ECLI:NL:CRVB:2016:1278
Centrale Raad van Beroep
- Hoger beroep
- Rechtspraak.nl
Hoger beroep inzake re-integratie-inspanningen en verhaal van Ziektewet-uitkering
In deze zaak gaat het om een hoger beroep van appellant tegen een uitspraak van de rechtbank Zeeland-West-Brabant. Appellant, eigenaar van een administratiekantoor, heeft een werkneemster in dienst gehad die zich op 12 juli 2012 ziek meldde. De arbeidsovereenkomst is per 16 juli 2013 ontbonden, waarna het Uwv heeft vastgesteld dat de werkneemster recht had op een Ziektewet-uitkering. Het Uwv heeft appellant aangesproken op zijn re-integratie-inspanningen, die als onvoldoende zijn beoordeeld.
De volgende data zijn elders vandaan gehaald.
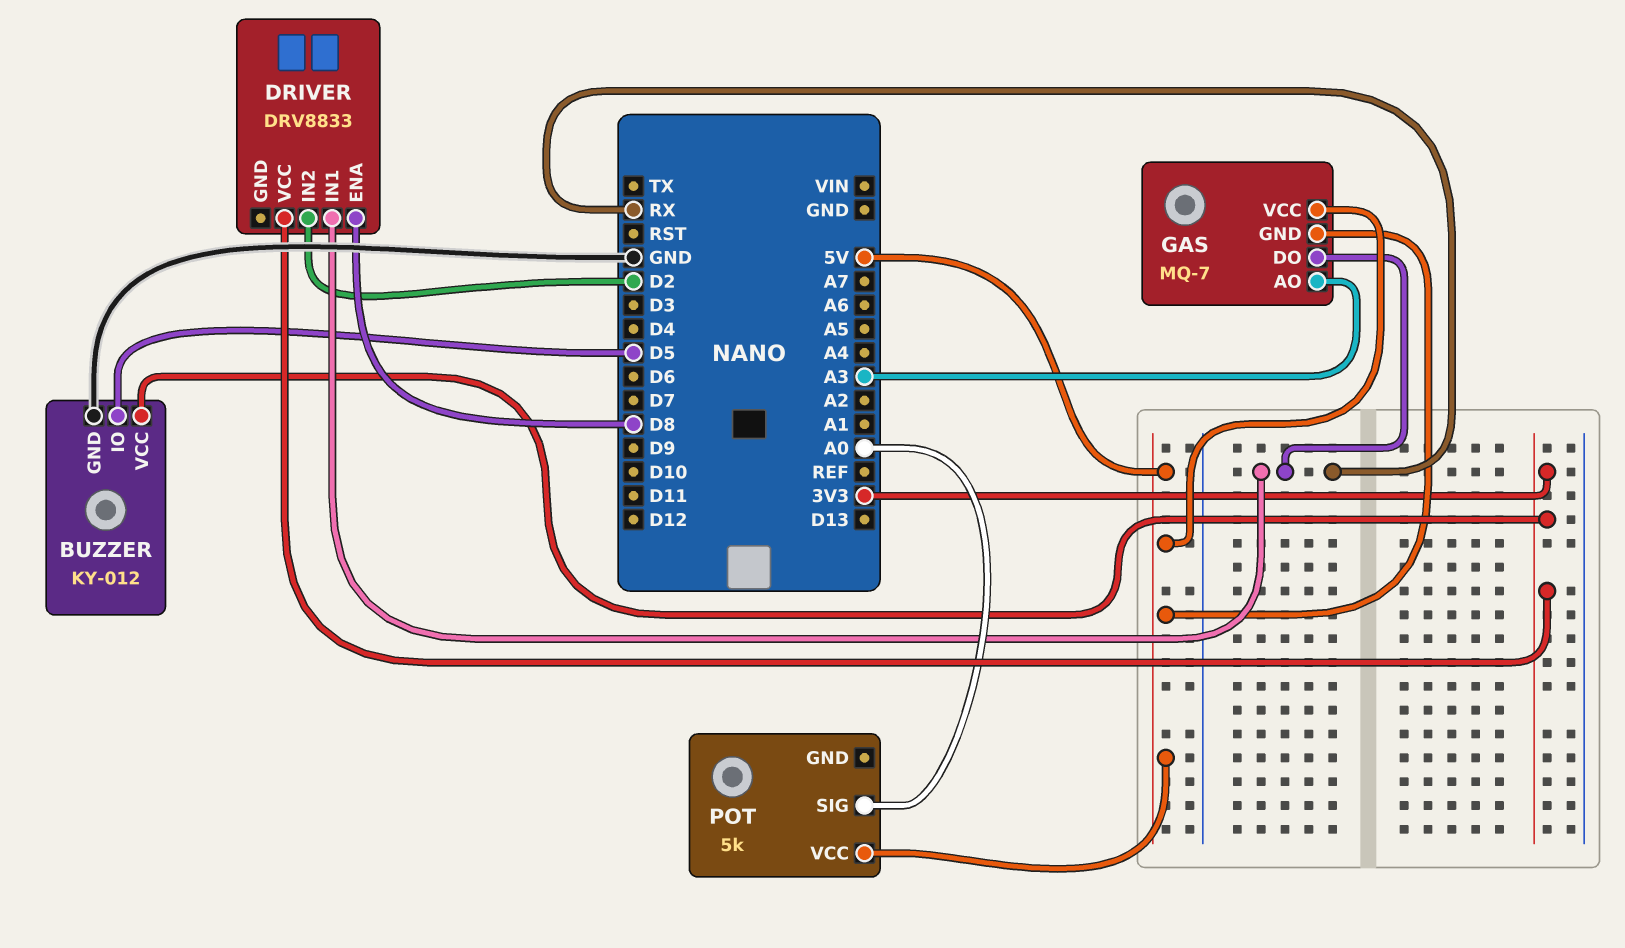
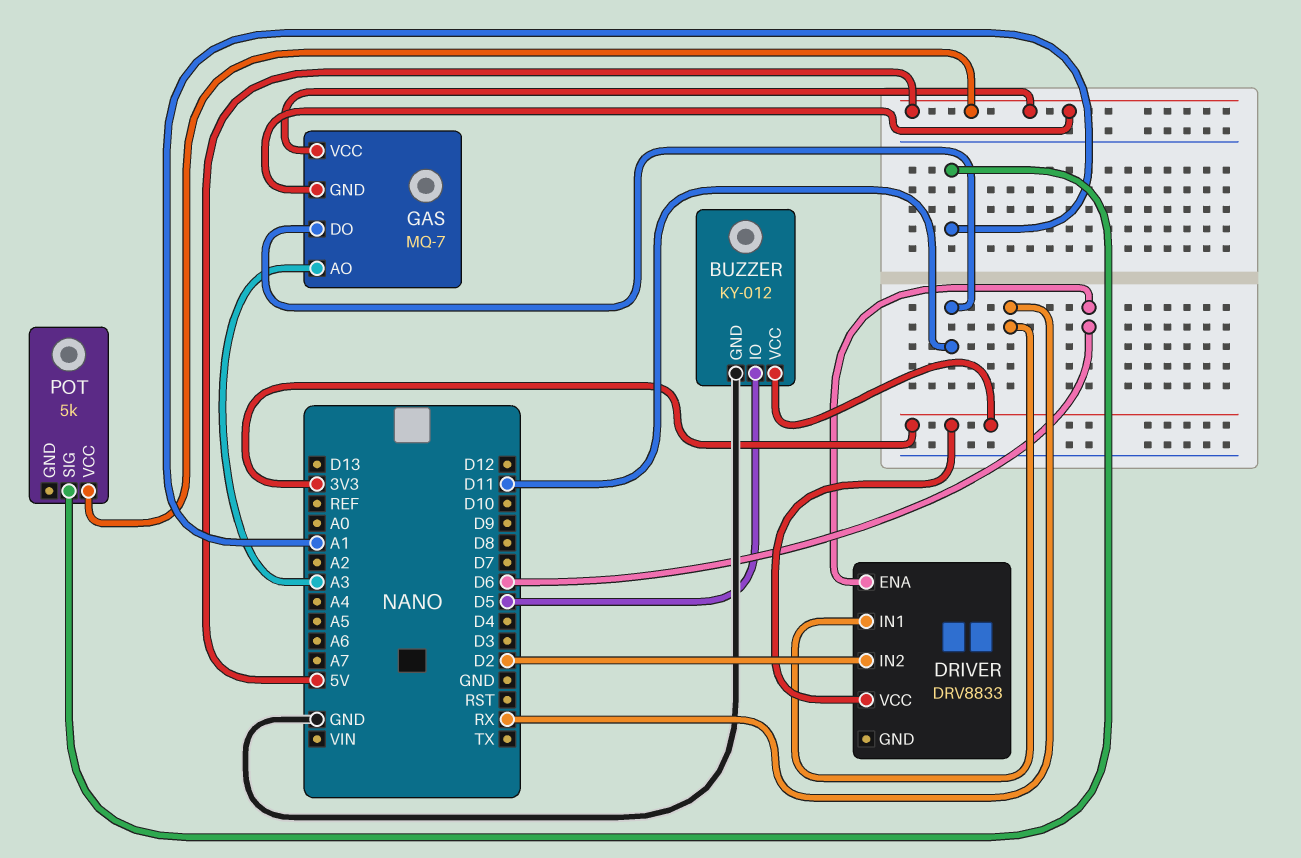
DRIVER pin ENA: D8 -> D6
GAS pin DO: RX -> D11
POT pin SIG: A0 -> A1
Het Uwv heeft de aan de werkneemster betaalde uitkering op appellant verhaald, wat appellant heeft bestreden. De rechtbank heeft het beroep van appellant ongegrond verklaard, wat appellant in hoger beroep heeft aangevochten. De Centrale Raad van Beroep heeft de zaak beoordeeld en geconcludeerd dat appellant onvoldoende re-integratie-inspanningen heeft verricht en geen deugdelijke redenen had om dit na te laten. De Raad oordeelt dat appellant in redelijkheid had moeten handelen naar het advies van de bedrijfsarts om mediation te starten, en dat zijn argumenten voor het niet ondernemen van re-integratieactiviteiten niet steekhoudend zijn. De uitspraak van de rechtbank wordt bevestigd.